The roof! I thought and I smiled a little, recalling a certain idea that had come to me in the Awful One’s office. The idea that I had considered a long shot, but one that was still in the running.
And so I followed these fellows as they hustled the golden girlie ahead of them up the staircase. And I heard them make lewd remarks regarding her bottom, which were going to cost them dearly when they got theirs. Which they would, I felt confident. Somehow.
At the top of the stairs was a door. And here they knocked and entered. And then I heard a voice cry, ‘Don’t bother to lock it.’ And then some mumbled words.
And I parked my physical self on the stairway, vacated it in my astral and poked my head
through the door to see what was what.
And wouldn’t you just know it? Dave was crouched on one side of the doorway and Barry on the other. And they had electric truncheons in their hands. And were obviously lying in wait for me.
Damned cheek!
‘Well, let ’em crouch there till they get the cramps,’ I told myself. ‘I will find another way in.’
But where was in?
What was all this up here?
And so I had a little drift about to see what was what and why.

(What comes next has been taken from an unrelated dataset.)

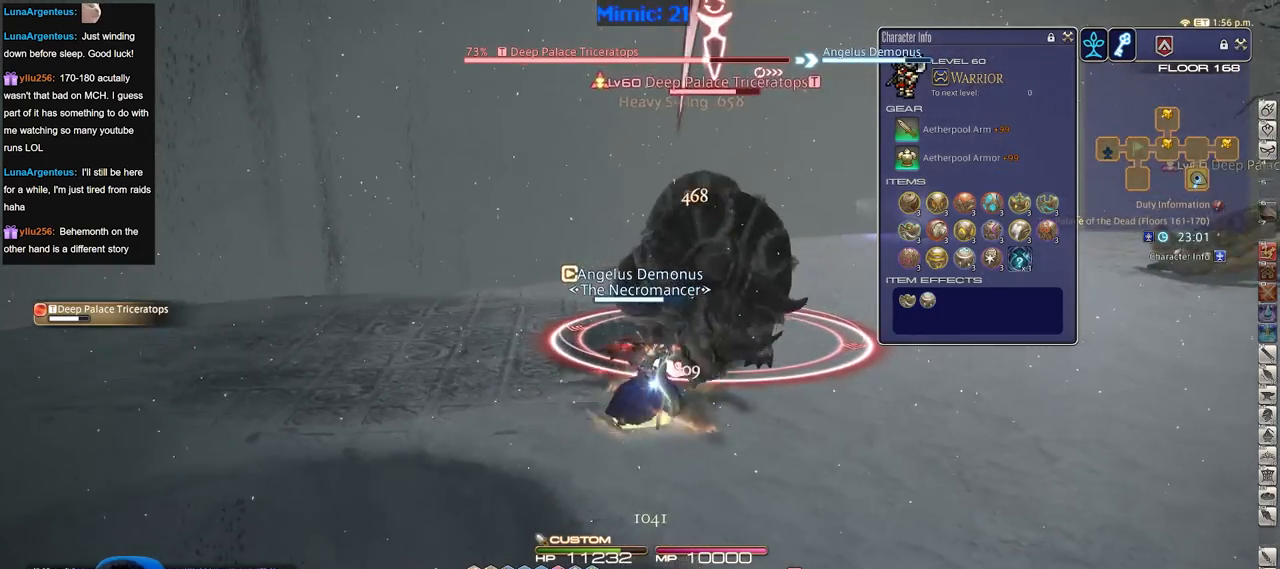
{"keys": [], "events": [[83, "2", "up"], [116, "2", "down"], [216, "rbracket", "down"], [266, "2", "up"], [350, "rbracket", "up"]]}
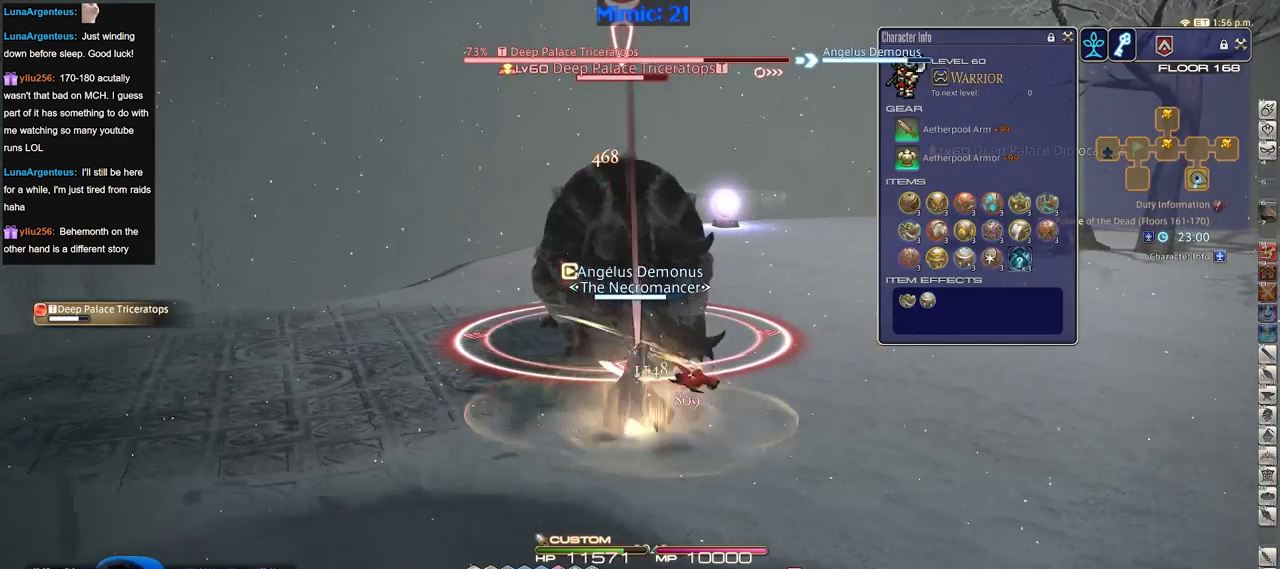
{"keys": [], "events": []}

This was not the open roof. It was a great high-domed conservatory kind of a jobbie, in the grand Victorian style, glorifying in each twiddly bit and the unnecessary fussiness of its design. It was lit by flaming torches held within cast-iron embrasures at regular intervals about the single circular and all-encompassing wall of glass and iron-work - rather out of place upon the peak of this bland tower block of a building, but evidently constructed to serve a particular purpose.
And the purpose it was constructed to serve was all too horribly evident. The circular floor was of marble, inlaid with many precious and semi-precious stones: aquamarine, beryl, chrysoberyl, emerald, sarkstone, heliotrope and tourmaline and lapis lazuli. And wrought into it was the infamous pentagram, enclosed within the double circles, which themselves enclosed the words of power too terrible to be named.
And there were many other symbols and sigils wrought into this floor, symbols and sigils from many cultures, ancient and modern - all points covered, as it were. And at the heart of the pentagram, enclosed within another circle, this one composed of amethyst and sapphire, was the circular altar.